An exact transcript of all the records is required, with nothing left out.

----- Available data -----

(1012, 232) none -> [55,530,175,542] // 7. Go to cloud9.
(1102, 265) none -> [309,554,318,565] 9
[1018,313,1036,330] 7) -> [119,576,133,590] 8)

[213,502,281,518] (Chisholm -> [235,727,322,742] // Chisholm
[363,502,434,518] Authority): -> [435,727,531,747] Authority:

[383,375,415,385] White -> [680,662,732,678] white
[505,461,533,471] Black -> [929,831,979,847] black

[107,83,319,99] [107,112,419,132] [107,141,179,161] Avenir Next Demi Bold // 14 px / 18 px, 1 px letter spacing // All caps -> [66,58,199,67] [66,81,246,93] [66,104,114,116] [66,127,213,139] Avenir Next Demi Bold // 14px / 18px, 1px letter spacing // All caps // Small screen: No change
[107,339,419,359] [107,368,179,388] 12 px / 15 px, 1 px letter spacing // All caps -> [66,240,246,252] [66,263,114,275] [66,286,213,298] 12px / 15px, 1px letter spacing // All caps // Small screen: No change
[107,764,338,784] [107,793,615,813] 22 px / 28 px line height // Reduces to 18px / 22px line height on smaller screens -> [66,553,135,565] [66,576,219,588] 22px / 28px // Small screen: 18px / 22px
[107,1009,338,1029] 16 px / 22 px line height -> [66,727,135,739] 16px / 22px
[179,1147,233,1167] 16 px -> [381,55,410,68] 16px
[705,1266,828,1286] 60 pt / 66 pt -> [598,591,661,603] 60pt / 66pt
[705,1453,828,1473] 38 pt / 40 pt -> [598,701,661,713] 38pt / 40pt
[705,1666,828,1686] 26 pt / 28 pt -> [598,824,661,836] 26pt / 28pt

-----

Response below →
(1012, 232) none -> [55,530,175,542] // 7. Go to cloud9.
(1102, 265) none -> [309,554,318,565] 9
[1018,313,1036,330] 7) -> [119,576,133,590] 8)

[213,502,281,518] (Chisholm -> [235,727,322,742] // Chisholm
[363,502,434,518] Authority): -> [435,727,531,747] Authority:

[383,375,415,385] White -> [680,662,732,678] white
[505,461,533,471] Black -> [929,831,979,847] black

[107,83,319,99] [107,112,419,132] [107,141,179,161] Avenir Next Demi Bold // 14 px / 18 px, 1 px letter spacing // All caps -> [66,58,199,67] [66,81,246,93] [66,104,114,116] [66,127,213,139] Avenir Next Demi Bold // 14px / 18px, 1px letter spacing // All caps // Small screen: No change
[107,339,419,359] [107,368,179,388] 12 px / 15 px, 1 px letter spacing // All caps -> [66,240,246,252] [66,263,114,275] [66,286,213,298] 12px / 15px, 1px letter spacing // All caps // Small screen: No change
[107,764,338,784] [107,793,615,813] 22 px / 28 px line height // Reduces to 18px / 22px line height on smaller screens -> [66,553,135,565] [66,576,219,588] 22px / 28px // Small screen: 18px / 22px
[107,1009,338,1029] 16 px / 22 px line height -> [66,727,135,739] 16px / 22px
[179,1147,233,1167] 16 px -> [381,55,410,68] 16px
[705,1266,828,1286] 60 pt / 66 pt -> [598,591,661,603] 60pt / 66pt
[705,1453,828,1473] 38 pt / 40 pt -> [598,701,661,713] 38pt / 40pt
[705,1666,828,1686] 26 pt / 28 pt -> [598,824,661,836] 26pt / 28pt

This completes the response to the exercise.